The network behave as a function `N`, generating a prediction `P` of what it is.

We can write`N(S) = P`

We know what the answer `A` should be (this is the label we extracted, in the `Y` variable !). 
To know how much the network is mistaken, we will calculate the error `L` that we call the loss.

There are a lot of different loss. I chose to use a binary_crossentropy but to give you a simpler one for description purpose, imagine that we have `L = P - A`.

The purpose of the neural network is to reduce `L` to its minimum. This system will lead to reducing the difference between our prediction `P` and the answer `A`.

However, if we were to show <b>all</b> samples, the network may just find statistical anomalies to make its decision.

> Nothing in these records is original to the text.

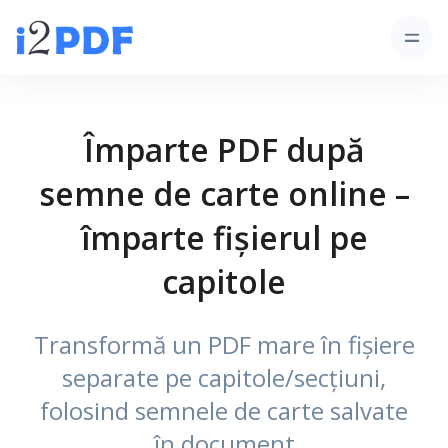
Împarte PDF după
semne de carte online –
împarte fișierul pe
capitole
Transformă un PDF mare în fișiere
separate pe capitole/secțiuni,
folosind semnele de carte salvate
în document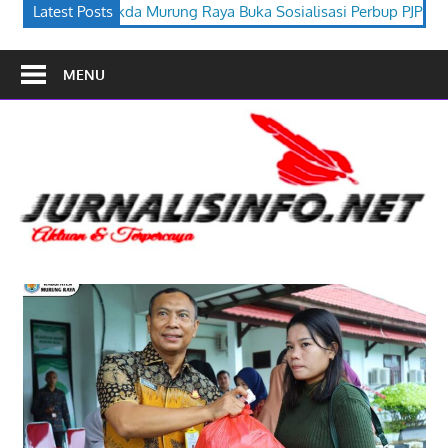
aya Buka Sosialisasi Perbup PJPK 2026–2030
Latest Posts
Festival Budaya
MENU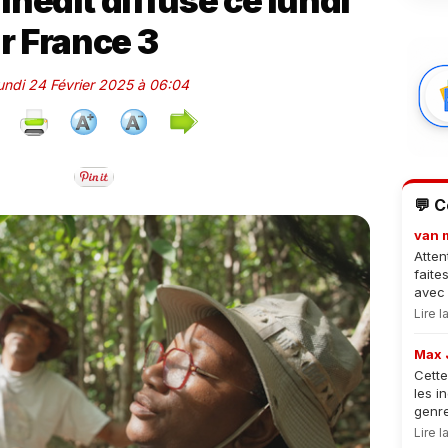
nédit diffusé ce lundi
r France 3
Lundi 24 Février 2025 à 06:04
💬 
van 
Atten
faite
avec 
Lire 
Max 
Cette
les i
genre
Lire 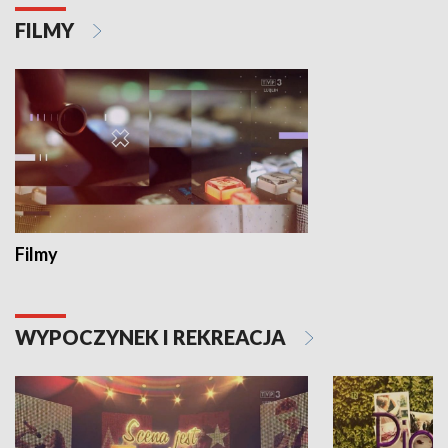
FILMY
Filmy
WYPOCZYNEK I REKREACJA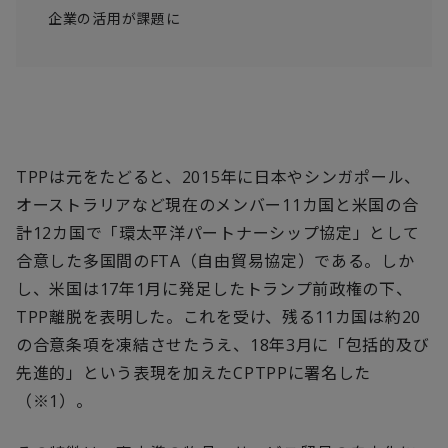
企業の活用が課題に
TPP
は元をたどると、
2015
年に日本やシンガポール、
オーストラリアなど現在のメンバー
11
カ国と米国の合
計
12
カ国で「環太平洋パートナーシップ協定」として
合意した多国間の
FTA
（自由貿易協定）である。しか
し、米国は
17
年
1
月に発足したトランプ前政権の下、
TPP
離脱を表明した。これを受け、残る
11
カ国は約
20
の合意条項を凍結させたうえ、
18
年
3
月に「包括的及び
先進的」という表現を加えた
CPTPP
に署名した
（※
1
）。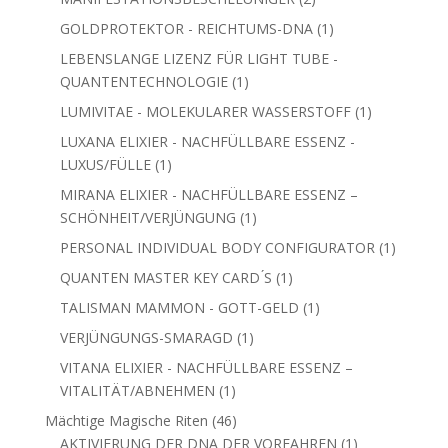
1
QUANTENTECHNOLOGIE
1
Produkt
1
LUMIVITAE - MOLEKULARER WASSERSTOFF
1
Produkt
LUXANA ELIXIER - NACHFÜLLBARE ESSENZ -
1
LUXUS/FÜLLE
1
Produkt
MIRANA ELIXIER - NACHFÜLLBARE ESSENZ –
1
SCHÖNHEIT/VERJÜNGUNG
1
Produkt
1
PERSONAL INDIVIDUAL BODY CONFIGURATOR
1
Produkt
1
QUANTEN MASTER KEY CARD ́S
1
Produkt
1
TALISMAN MAMMON - GOTT-GELD
1
Produkt
1
VERJÜNGUNGS-SMARAGD
1
Produkt
VITANA ELIXIER - NACHFÜLLBARE ESSENZ –
1
VITALITÄT/ABNEHMEN
1
Produkt
46
Mächtige Magische Riten
46
Produkte
1
AKTIVIERUNG DER DNA DER VORFAHREN
1
Produkt
1
AKTIVIERUNG SONNENLICHTKÖRPER
1
Produkt
3
AKTIVIERUNGS-RITUS DER 12 DNA-STRÄNGE
3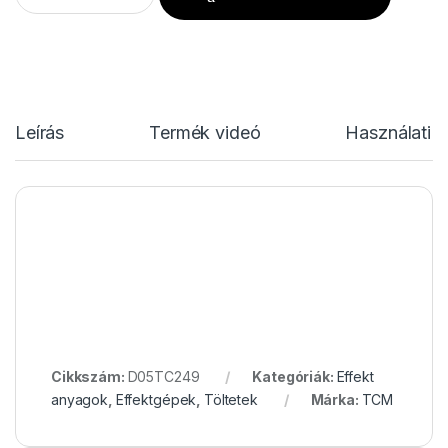
Leírás
Termék videó
Használati u
Cikkszám:
D05TC249
Kategóriák:
Effekt
anyagok
,
Effektgépek
,
Töltetek
Márka:
TCM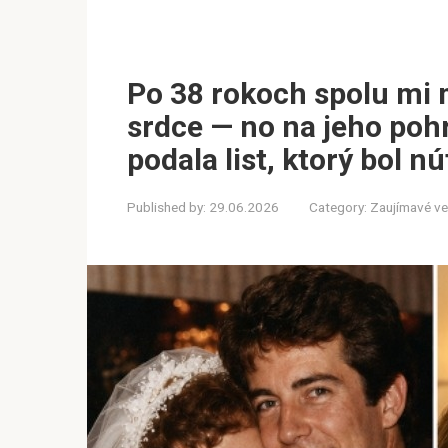
Po 38 rokoch spolu mi 
srdce — no na jeho po
podala list, ktorý bol n
Published by:
29.06.2026
Category:
Zaujímavé ve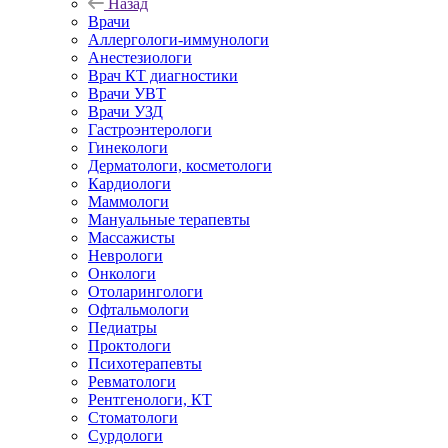
Назад
Врачи
Аллергологи-иммунологи
Анестезиологи
Врач КТ диагностики
Врачи УВТ
Врачи УЗД
Гастроэнтерологи
Гинекологи
Дерматологи, косметологи
Кардиологи
Маммологи
Мануальные терапевты
Массажисты
Неврологи
Онкологи
Отоларингологи
Офтальмологи
Педиатры
Проктологи
Психотерапевты
Ревматологи
Рентгенологи, КТ
Стоматологи
Сурдологи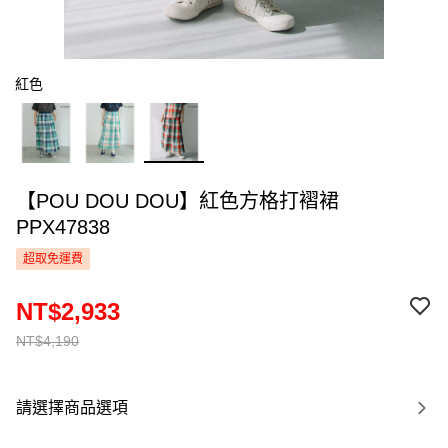
紅色
【POU DOU DOU】紅色方格打褶裙
PPX47838
超取免運費
NT$2,933
NT$4,190
請選擇商品選項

In somehow, you could compare it to a student learning by heart the answer to all questions of the test. It can be good for some subject like history... but for math, imaigne now a student who learned this way, without understanding the mathematical object themselves. As soon as you cange the values of the mathematical equations, the student will not be able to solve the problems given.

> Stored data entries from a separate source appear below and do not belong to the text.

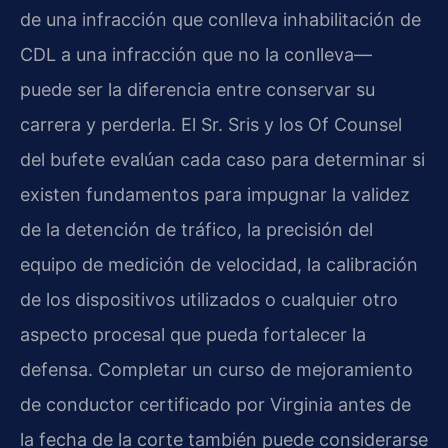
de una infracción que conlleva inhabilitación de
CDL a una infracción que no la conlleva—
puede ser la diferencia entre conservar su
carrera y perderla. El Sr. Sris y los Of Counsel
del bufete evalúan cada caso para determinar si
existen fundamentos para impugnar la validez
de la detención de tráfico, la precisión del
equipo de medición de velocidad, la calibración
de los dispositivos utilizados o cualquier otro
aspecto procesal que pueda fortalecer la
defensa. Completar un curso de mejoramiento
de conductor certificado por Virginia antes de
la fecha de la corte también puede considerarse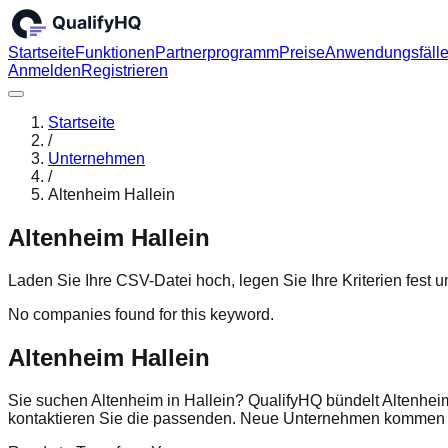
Startseite
Funktionen
Partnerprogramm
Preise
Anwendungsfäll
Anmelden
Registrieren
Startseite
/
Unternehmen
/
Altenheim Hallein
Altenheim Hallein
Laden Sie Ihre CSV-Datei hoch, legen Sie Ihre Kriterien fest
No companies found for this keyword.
Altenheim Hallein
Sie suchen Altenheim in Hallein? QualifyHQ bündelt Altenhei
kontaktieren Sie die passenden. Neue Unternehmen kommen r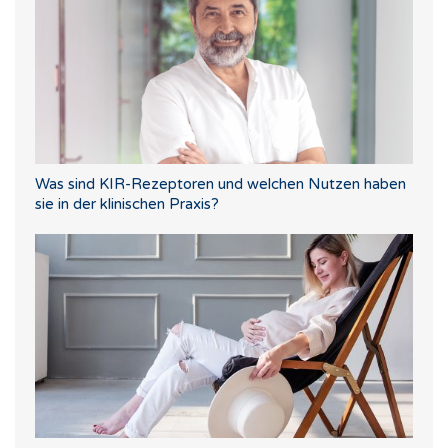
Was sind KIR-Rezeptoren und welchen Nutzen haben
sie in der klinischen Praxis?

A similar problem may appear here, where our network learns all the question by heart. This is what we call <b>overfitting</b>. And overfitting is bad. To check if we are learning from the dataset or simply memorizing it (and thus, no use of the neural network...), we take apart of our samples (20%), that the model will not train on.

If our network can solve the 20% it has never seen, it means it will have learned to solve the problem. Of course, this should also implement a balanced representation of the different output. If the model only returns "this is a normal connection" and you only test on normal connection, you will see good results... but you will not find your model is bad.

In [8]:
X_train, X_test, y_train, y_test = train_test_split(X, Y, test_size=0.2, random_state=1234)

In [9]:
#We test for balance
print(confusion_matrix(y_test, y_test))

[[79496     0]
 [    0 19309]]


We see we do not have the same quantity between "normal" and "abnormal". However, we have enoug samples to control if the network learnt or not.

### Training the network
We are now ready to train the network. We could use the testing set we have made to check the model does not overfit while we train it... but I decided to choose to use a validation dataset. This is 20% of the 80% we have in the Training Dataset. This will be displayed as we train.

Next, we will be able to see how we perform on the testing dataset.

In [10]:
model.fit(X_train, y_train, 
          batch_size=128, #We show 128 samples to compute the loss.
          epochs=10, #And will see 10 times the dataset.
          validation_split = 0.2) #The 20% we take from the Training for the validation training set
#(The network is not trained on the validation. It is only on the testing)

Train on 316172 samples, validate on 79044 samples
Epoch 1/10
Epoch 2/10
Epoch 3/10
Epoch 4/10
Epoch 5/10
Epoch 6/10
Epoch 7/10
Epoch 8/10
Epoch 9/10
Epoch 10/10


<tensorflow.python.keras.callbacks.History at 0x1fee3d9a278>

Our model is trained and Keras tells us that we have more than 99.88% of accuracy on the validation test (that he never saw!).

Let's test it with our testing set.

In [11]:
y_pred = model.predict(X_test);
y_pred = np.round(y_pred)

print("confusion matrix ANN:")
print(confusion_matrix(y_test, y_pred))

confusion matrix ANN:
[[79418    78]
 [   37 19272]]


We see a small number of false positive and false negative. It seems our model has indeed correctly classify the dataset.